▶ _Written exercise_
Render the entries from the very first line through the line containing "title Dualité [82, 94, 1264, 213]", both included, as a JSON list of strings with one string per line and no blank lines.

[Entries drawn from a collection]
__________________________________________________

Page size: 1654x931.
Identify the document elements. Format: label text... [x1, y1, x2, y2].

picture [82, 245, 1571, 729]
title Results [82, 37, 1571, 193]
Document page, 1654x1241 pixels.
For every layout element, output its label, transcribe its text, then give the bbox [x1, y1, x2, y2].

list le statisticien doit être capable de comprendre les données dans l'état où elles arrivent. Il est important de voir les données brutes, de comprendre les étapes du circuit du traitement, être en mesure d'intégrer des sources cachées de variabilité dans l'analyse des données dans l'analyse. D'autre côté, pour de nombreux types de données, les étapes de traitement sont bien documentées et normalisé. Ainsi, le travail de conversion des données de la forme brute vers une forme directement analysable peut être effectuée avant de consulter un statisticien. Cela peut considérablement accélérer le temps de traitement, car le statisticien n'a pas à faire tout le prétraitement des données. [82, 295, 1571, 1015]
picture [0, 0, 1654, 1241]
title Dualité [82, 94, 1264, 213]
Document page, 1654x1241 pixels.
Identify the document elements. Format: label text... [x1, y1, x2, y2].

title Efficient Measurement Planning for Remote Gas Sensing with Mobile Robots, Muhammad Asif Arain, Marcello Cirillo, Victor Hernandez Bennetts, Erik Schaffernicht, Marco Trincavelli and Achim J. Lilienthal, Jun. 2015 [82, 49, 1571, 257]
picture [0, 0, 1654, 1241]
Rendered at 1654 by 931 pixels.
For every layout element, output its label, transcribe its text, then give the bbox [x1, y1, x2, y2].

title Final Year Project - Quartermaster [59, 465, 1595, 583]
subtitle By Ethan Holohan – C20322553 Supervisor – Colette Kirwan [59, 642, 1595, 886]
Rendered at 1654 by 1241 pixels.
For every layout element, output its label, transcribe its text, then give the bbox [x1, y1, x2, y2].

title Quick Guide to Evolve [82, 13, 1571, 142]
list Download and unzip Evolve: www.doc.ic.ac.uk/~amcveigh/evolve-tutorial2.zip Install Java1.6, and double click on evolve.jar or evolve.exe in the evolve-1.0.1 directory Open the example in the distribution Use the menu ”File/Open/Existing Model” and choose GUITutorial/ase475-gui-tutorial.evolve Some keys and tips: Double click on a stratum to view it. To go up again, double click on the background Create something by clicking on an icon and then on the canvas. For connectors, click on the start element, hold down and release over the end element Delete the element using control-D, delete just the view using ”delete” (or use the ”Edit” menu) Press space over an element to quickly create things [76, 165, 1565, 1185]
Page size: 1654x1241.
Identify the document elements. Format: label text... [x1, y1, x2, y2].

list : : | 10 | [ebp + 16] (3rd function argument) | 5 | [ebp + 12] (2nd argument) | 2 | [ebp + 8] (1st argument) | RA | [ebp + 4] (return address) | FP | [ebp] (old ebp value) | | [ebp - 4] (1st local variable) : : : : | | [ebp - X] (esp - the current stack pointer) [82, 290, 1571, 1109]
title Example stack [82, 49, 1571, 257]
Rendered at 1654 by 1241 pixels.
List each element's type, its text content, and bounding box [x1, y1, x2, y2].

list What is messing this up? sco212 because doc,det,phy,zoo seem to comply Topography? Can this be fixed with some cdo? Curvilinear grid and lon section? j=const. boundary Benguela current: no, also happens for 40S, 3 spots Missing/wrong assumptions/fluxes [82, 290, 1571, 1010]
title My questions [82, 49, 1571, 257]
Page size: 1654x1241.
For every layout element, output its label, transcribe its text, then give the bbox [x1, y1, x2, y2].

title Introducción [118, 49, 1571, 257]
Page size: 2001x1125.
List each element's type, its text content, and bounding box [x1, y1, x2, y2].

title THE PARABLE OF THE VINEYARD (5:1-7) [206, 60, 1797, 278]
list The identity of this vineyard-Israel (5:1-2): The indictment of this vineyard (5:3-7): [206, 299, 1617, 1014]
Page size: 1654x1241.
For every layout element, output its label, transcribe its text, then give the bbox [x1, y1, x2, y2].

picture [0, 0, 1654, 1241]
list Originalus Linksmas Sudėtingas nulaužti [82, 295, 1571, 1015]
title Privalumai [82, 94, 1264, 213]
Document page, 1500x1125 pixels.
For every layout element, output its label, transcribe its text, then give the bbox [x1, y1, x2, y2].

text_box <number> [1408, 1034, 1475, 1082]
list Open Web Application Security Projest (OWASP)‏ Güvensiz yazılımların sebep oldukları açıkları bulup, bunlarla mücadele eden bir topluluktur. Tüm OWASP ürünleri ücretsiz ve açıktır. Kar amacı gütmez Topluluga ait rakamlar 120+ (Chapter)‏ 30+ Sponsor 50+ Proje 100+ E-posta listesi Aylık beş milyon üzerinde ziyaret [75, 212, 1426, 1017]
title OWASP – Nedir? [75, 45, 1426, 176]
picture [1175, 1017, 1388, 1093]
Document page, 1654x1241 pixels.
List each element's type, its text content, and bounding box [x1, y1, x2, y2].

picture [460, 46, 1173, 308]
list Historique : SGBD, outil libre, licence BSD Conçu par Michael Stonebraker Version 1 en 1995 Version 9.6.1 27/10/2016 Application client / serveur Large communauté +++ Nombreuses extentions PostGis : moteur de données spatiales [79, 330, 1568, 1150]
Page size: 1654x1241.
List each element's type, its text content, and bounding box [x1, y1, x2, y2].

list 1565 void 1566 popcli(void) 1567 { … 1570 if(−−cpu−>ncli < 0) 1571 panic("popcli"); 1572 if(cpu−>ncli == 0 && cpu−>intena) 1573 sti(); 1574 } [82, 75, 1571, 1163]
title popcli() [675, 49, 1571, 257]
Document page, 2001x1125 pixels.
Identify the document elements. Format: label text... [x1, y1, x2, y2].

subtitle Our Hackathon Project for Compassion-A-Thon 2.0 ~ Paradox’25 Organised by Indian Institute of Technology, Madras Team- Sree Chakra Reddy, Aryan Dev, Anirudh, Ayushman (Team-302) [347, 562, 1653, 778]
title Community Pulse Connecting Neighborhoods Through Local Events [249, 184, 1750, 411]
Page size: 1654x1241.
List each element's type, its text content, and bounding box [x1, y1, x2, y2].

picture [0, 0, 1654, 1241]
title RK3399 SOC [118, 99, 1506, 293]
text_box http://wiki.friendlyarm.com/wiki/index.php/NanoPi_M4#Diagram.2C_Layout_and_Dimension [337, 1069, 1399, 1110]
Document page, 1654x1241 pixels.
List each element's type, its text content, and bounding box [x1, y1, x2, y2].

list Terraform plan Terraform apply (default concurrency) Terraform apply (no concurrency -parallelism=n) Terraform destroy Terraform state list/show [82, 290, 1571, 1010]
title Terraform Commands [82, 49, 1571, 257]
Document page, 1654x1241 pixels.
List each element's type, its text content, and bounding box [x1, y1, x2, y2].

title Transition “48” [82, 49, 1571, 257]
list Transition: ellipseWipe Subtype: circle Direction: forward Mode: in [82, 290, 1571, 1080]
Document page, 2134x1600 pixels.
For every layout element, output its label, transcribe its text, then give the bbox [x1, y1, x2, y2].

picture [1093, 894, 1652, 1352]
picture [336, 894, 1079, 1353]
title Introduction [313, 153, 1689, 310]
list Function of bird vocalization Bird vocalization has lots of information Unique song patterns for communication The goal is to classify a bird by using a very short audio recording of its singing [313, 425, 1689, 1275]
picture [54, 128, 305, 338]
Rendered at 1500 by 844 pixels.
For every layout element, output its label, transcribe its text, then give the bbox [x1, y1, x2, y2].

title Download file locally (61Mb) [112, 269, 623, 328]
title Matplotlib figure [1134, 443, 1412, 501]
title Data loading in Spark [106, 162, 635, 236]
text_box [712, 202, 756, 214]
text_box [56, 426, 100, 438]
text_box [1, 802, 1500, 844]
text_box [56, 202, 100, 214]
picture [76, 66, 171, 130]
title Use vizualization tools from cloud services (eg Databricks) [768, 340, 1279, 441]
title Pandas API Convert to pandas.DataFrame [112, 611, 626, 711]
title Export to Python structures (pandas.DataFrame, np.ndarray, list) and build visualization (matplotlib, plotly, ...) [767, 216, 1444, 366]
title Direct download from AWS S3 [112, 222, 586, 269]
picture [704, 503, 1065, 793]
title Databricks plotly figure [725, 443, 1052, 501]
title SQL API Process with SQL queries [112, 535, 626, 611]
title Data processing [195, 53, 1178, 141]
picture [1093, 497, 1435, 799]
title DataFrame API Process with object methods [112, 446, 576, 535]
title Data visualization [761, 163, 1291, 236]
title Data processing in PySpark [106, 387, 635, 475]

__________________________________________________

▶ _The output_
[
  "Page size: 1654x931.",
  "Identify the document elements. Format: label text... [x1, y1, x2, y2].",
  "picture [82, 245, 1571, 729]",
  "title Results [82, 37, 1571, 193]",
  "Document page, 1654x1241 pixels.",
  "For every layout element, output its label, transcribe its text, then give the bbox [x1, y1, x2, y2].",
  "list le statisticien doit être capable de comprendre les données dans l'état où elles arrivent. Il est important de voir les données brutes, de comprendre les étapes du circuit du traitement, être en mesure d'intégrer des sources cachées de variabilité dans l'analyse des données dans l'analyse. D'autre côté, pour de nombreux types de données, les étapes de traitement sont bien documentées et normalisé. Ainsi, le travail de conversion des données de la forme brute vers une forme directement analysable peut être effectuée avant de consulter un statisticien. Cela peut considérablement accélérer le temps de traitement, car le statisticien n'a pas à faire tout le prétraitement des données. [82, 295, 1571, 1015]",
  "picture [0, 0, 1654, 1241]",
  "title Dualité [82, 94, 1264, 213]"
]